Page history last edited by Joe Redish 7 years, 11 months ago

Working Content > Oscillations and Waves

 

Pre-requisites:

 

There are three core situations that lead to a system oscillating.

  1. The system has a stable point where all the forces on the system are balanced (net force = 0).
  2. If the system deviates away from that stable point (for whatever reason) it experiences a force that tends to push it back to where it started.
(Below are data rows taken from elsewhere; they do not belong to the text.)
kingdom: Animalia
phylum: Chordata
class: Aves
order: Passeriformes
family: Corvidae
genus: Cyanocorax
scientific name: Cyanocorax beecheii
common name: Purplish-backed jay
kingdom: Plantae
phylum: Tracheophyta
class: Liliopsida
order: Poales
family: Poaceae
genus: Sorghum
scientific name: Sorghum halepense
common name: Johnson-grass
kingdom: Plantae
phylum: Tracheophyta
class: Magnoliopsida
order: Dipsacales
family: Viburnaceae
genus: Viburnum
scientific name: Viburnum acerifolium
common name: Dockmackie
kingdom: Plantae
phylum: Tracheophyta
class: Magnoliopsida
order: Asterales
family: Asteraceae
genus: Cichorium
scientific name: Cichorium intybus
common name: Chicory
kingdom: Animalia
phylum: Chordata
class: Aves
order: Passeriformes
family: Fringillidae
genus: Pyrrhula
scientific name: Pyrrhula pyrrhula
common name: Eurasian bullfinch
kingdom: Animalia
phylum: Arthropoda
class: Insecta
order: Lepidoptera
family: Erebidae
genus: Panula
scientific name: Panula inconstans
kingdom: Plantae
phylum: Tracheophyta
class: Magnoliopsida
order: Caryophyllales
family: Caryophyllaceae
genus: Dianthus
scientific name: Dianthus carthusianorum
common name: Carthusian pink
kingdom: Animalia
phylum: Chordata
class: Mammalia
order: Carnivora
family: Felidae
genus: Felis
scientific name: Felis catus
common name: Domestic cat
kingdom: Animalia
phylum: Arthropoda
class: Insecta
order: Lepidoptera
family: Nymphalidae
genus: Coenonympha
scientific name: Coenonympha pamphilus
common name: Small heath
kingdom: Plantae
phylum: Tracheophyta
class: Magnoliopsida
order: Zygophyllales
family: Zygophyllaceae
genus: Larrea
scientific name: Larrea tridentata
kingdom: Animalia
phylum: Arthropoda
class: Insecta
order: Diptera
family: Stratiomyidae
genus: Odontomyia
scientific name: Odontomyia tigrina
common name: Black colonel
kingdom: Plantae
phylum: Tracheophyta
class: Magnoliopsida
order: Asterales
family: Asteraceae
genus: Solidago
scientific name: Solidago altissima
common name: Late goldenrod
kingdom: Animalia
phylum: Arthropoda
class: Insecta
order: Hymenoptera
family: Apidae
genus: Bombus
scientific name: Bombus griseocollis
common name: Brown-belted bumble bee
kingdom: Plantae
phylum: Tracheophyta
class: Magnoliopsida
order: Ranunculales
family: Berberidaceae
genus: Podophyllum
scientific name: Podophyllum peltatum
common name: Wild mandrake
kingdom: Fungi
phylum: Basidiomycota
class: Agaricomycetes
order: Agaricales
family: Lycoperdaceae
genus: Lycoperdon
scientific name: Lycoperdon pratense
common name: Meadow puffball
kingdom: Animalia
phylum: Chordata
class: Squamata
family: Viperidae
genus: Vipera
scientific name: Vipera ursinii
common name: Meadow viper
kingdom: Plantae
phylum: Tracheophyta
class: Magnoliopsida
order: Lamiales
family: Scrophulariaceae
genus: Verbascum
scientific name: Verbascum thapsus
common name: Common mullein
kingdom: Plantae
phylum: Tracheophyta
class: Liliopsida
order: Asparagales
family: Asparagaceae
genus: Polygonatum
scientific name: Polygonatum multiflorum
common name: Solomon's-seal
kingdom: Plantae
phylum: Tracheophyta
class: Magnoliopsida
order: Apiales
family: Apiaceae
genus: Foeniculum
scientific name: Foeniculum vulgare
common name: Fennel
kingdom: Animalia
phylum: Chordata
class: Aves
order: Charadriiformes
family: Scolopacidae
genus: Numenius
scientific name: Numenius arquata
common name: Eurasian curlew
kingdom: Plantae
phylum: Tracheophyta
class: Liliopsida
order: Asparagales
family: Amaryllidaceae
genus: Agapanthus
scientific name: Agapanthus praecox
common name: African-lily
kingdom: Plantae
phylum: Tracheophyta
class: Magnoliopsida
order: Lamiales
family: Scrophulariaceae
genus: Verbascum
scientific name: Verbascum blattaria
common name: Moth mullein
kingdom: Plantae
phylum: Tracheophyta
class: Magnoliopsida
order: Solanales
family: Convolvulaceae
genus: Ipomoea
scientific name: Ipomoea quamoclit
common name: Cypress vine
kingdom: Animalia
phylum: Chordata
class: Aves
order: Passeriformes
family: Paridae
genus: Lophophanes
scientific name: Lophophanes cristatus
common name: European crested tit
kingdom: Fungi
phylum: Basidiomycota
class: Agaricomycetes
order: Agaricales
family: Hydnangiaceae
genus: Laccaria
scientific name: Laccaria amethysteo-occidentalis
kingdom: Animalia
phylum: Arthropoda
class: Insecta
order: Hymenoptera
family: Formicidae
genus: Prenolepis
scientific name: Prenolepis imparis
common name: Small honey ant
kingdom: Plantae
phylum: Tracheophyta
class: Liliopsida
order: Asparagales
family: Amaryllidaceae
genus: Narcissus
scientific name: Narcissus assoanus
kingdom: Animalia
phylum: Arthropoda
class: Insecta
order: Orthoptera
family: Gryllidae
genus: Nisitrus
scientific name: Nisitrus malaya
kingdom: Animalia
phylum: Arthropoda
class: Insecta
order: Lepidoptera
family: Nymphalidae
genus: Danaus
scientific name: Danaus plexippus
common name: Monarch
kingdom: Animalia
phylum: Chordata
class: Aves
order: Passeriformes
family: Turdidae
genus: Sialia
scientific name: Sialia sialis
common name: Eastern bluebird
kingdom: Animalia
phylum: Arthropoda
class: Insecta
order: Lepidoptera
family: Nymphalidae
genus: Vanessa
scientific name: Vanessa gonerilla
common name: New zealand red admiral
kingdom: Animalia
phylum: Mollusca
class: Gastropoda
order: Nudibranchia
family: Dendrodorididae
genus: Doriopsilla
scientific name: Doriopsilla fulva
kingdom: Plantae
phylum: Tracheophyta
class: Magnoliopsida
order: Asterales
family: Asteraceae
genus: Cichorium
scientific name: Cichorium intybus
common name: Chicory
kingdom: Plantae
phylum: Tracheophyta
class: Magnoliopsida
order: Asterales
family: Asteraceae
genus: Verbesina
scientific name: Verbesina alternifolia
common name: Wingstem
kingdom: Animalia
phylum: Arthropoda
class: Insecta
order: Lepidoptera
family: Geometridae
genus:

That force tends to accelerate the system back towards its stable point. If the motion of the system is governed by anything like Newton's second law, the force makes it accelerate towards the stable point. As it approaches the stable point, the net force weakens since it vanishes at the stable point. But if the object is moving, it will continue to move through the stable point, not stopping -- since there is no force there to stop it. This gives us our third core concept necessary for oscillation:

  1. The system overshoots the stable point. The force will then build up to slow it down, but not before it has gone the other half of the oscillation. The situation will then repeat.

 

We'll go through this in detail in specific cases so it might make more sense then.

 

If there is a stable point, then the system's potential energy should look like a well with a minimum point. The (classical) system will sit at the minimum point when it is stable. (A quantum system never can sit exactly at rest at a minimum point, which is why we draw our molecular bound states not exactly at the bottom of the potential well.) If the restoring force can be treated as linear -- or equivalently, if the potential energy can be treated as a parabola -- then the motion is called harmonic. It's called "harmonic" because the solution of Newton's second law (a second order differential equation that determines the motion of the object) are sines and cosines of time with a particular frequency -- just like the result produced by a pure musical tone heard at a particular point in space. The simplest example of this is a mass on a spring, so we will treat that example in great and gory detail.

 

But harmonic oscillation has value far beyond the case of a mass on a spring. For almost any stable situation, the energy for small enough deviations around the stable point can be approximated by a quadratic (parabola) and this is equivalent to a mass on a spring. What we learn in mathematical modeling is

 

If the equations for two different systems are the same, then each one serves as a good analogy for the other.

 

Since the equations that describe the mass on a spring appear in so many other cases, it is a useful analogy, and a valuable conceptual tool to have in your toolkit.